Охотников чуть повел глазами и встретился взглядом с Надиром. Тот смотрел на него холодно, без всякого выражения: ни жестокости, ни мстительности, ни кровожадности не было на его лице, только словно бы тень прошла некая в глубине и без того темных, мрачных, прищуренных зрачков.
А ведь лицо его было чем-то знакомо… Василий Никитич присмотрелся чуть внимательней – и вдруг узнал одного из тех стражей, которые поочередно стерегли его в приснопамятной яме! Первого, довольно веселого и общительного, звали Абдулла. Он изрядно развлекался, стоя на посту: бросал на Охотникова путы, в которых тот беспомощно бился, безуспешно пытаясь вырваться. Смешнее всего оказывалось, что они развязывались, стоило стражнику чуть-чуть потянуть за кончик веревки. Потом Охотников довольно ловко научился и сам от них освобождаться, а еще позже – бросать веревки так, как нужно. Второй охранник, брат Абдуллы по имени Надир, схожий с ним внешне, был внутренне совсем другого склада: он неусыпно наблюдал за узником, и ненависть, чудилось, так и изливалась в яму из его прищуренных глаз, словно расплавленный свинец. Охотников тоже его ненавидел. Надо же было натолкнуться именно на него! Лучше бы он погиб. Теперь точно на ремни нарежут. Невеликое удовольствие, надо сказать! Эка незадача вышла…

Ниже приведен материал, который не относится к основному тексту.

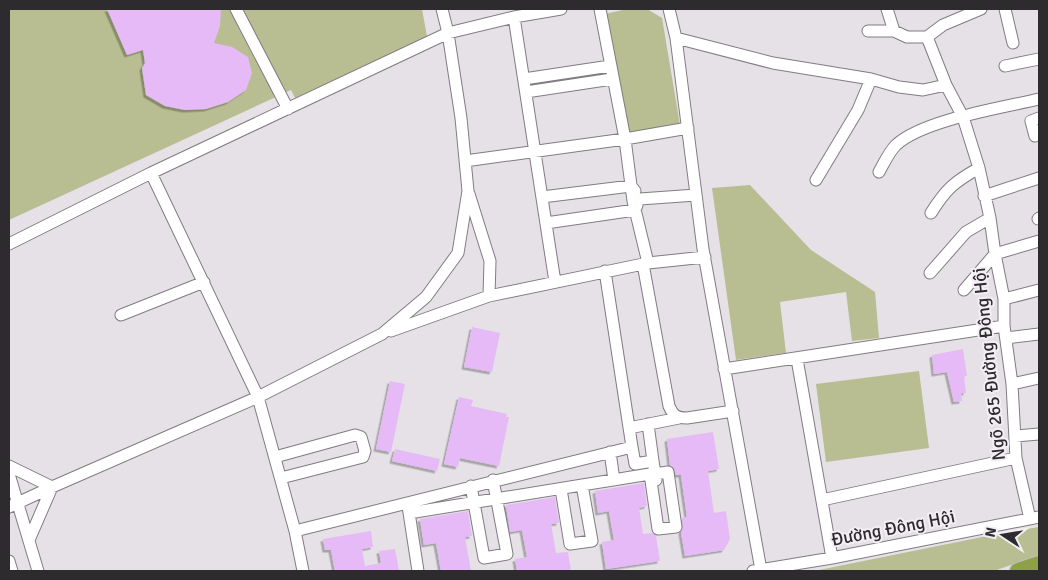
<svg xmlns="http://www.w3.org/2000/svg" width="1048" height="580" font-family="Signika,sans-serif">
<style>
.green{fill:#b8be92}
.building{fill:#e6baf6;filter:url(#shadow)}
.lines{fill:none;stroke-linecap:round;stroke-linejoin:round}
.minor-casing{stroke:#807c81;stroke-width:13}
.highway-casing{stroke:#c0bfc0;stroke-width:18}
.minor{stroke:#fff;stroke-width:11}
.highway{stroke:#8ea146;stroke-width:16}
.labels{text-anchor:middle;stroke-width:4;stroke-linejoin:round;paint-order:stroke}
.street-label{font-size:18px;fill:#2d2b2d;stroke:#f2eef4}
</style>
<defs>
<filter id="shadow"><feDropShadow dx="-2.5" dy="2.5" stdDeviation="0" flood-color="#0004"/></filter>
</defs>
<rect width="100%" height="100%" fill="#e5e1e7"/>
<!-- green -->
<path class="green" d="M9 9H422L428 42 298 104 291 90 9 220Z
M627 9H647L662 18 680 125 629 133 605 14Z
M750 185 811 250 875 292 879 338 852 341 846 292 780 302 786 353 736 360 712 188Z
M919 371 929 448 826 462 816 384Z
M1039 527V555L994 571H814L1002 533Z"/>
<!-- building -->
<path class="building" d="M107 9H221L220 26 214 43 232 47 248 57 252 73 246 90 228 102 206 109 185 110 165 106 146 95 142 68 145 63 143 50 127 55Z
M472 327 500 333 492 372 464 367Z
M963 349 967 376H964L966 393H961L962 401 954 402 947 372 934 374 932 355Z
M390 381 405 384 391 452 376 449Z
M459 397 473 400 471 406 507 414 506 417H509L499 466 460 458 458 467 444 464Z
M713 432 719 469 708 471 714 513 726 511 730 539 724 550 685 556 681 532 683 526 682 518 687 517 681 475H676L674 468 670 465 667 439Z
M395 449 440 459 437 471 392 461Z
M644 483 647 506 639 508 643 534 652 533 656 536 660 561 606 569 602 542 614 540 609 511 598 513 595 491Z
M555 497 559 523 551 524 556 553 568 552 571 571H517L515 559 527 557 522 530 510 532 506 505Z
M468 511 472 536 465 537 471 571H441L436 543 424 545 420 519Z
M371 531 373 547 362 549 365 566 381 563 379 551 395 549 399 571H335L331 550H325L323 539Z"/>
<g class="lines">
<defs>
<path id="minor" d="M236 9 288 109
M600 9 625 139 633 201 648 263
M669 9 676 38 703 249 761 570
M887 9 894 31 907 37H927
M981 9 943 25 927 37 946 85 963 117 979 168 990 218 995 254 1004 299V326L1012 384 1016 458 1030 519
M1005 9 1013 43
M514 17 555 282
M868 31H894
M676 38 773 63 871 79 899 87 923 90 946 85
M1005 66 1039 59
M524 79 610 66
M526 92 612 79
M1035 136 1031 121 1039 118
M465 161 625 139 688 128
M879 172C884 163 889 152 896 145 923 120 1001 108 1039 99
M151 173 258 397 295 531 303 571
M816 180 858 110 871 79
M984 196 1039 178
M542 197 631 186 635 191
M640 199 696 195
M931 213C946 189 954 182 979 168
M1038 219 1039 218
M546 223 635 210 637 205
M9 244 151 173 448 33 514 17 561 9
M643 264 669 406C673 415 676 418 687 418L733 411
M930 273 966 232 990 218
M964 290 995 254 1039 241
M489 296 648 263 705 257
M1004 299 1039 290
M121 315 204 282
M391 331 489 296 490 261 469 194
M1006 338 1039 334
M797 359 832 558
M724 369 1004 326
M1012 384 1039 378
M648 424 653 461
M629 428 679 418
M1015 436 1039 434
M632 447 635 464 653 461 656 480
M610 452 614 480
M275 457 355 435 361 437 365 451 363 457 281 478
M9 466 52 487 29 540
M9 474 38 571
M471 486 484 558 507 554 493 480
M561 489 570 544 592 541 582 485
M822 500 1016 458
M408 506 418 571
M9 507 52 487 258 397 382 334 426 297 458 253 468 191 461 118 448 33 442 9
M409 513 650 474 658 529 676 527 668 472 655 474
M295 531 632 447 605 271
M9 561 12 571
M753 571 832 558 1039 517"/>
<path id="highway" d="M1018 571 1039 564"/>
</defs>
<!-- minor casing -->
<use href="#minor" class="minor-casing"/>
<!-- highway casing -->
<use href="#highway" class="highway-casing"/>
<!-- minor -->
<use href="#minor" class="minor"/>
<!-- highway -->
<use href="#highway" class="highway"/>
</g>
<g class="labels">
<!-- street labels -->
<g class="street-label">
<text transform="translate(989 364) rotate(-96)" y="6">Ngõ 265 Đường Đông Hội</text>
<text transform="translate(893 528) rotate(-11)" y="6">Đường Đông Hội</text>
</g>
</g>
<!-- border -->
<rect width="1048" height="580" fill="none" stroke="#2d2b2d" stroke-width="20"/>
<!-- north arrow -->
<g transform="translate(1003 535) rotate(282)" stroke="#f2eef4" stroke-width="4" paint-order="stroke">
<path d="M0-4L9 19L0 12L-9 19Z" fill="#2d2b2d"/>
<text y="-8" font-size="14" font-weight="bold" text-anchor="middle" fill="#2d2b2d">N</text>
</g>
</svg>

А впрочем, русский Бог велик, авось выручит Охотникова и еще раз – не ради него самого, ну какая в нем Господу корысть?! – а ради спасения невинных женщин… ради спасения Марьи Романовны!
Надир тем временем связал Охотникова, но отнюдь не знакомым способом, какому некогда научил пленника Абдулла. Эти узлы было не развязать, да еще Надир для верности намотал конец веревки себе на левое запястье.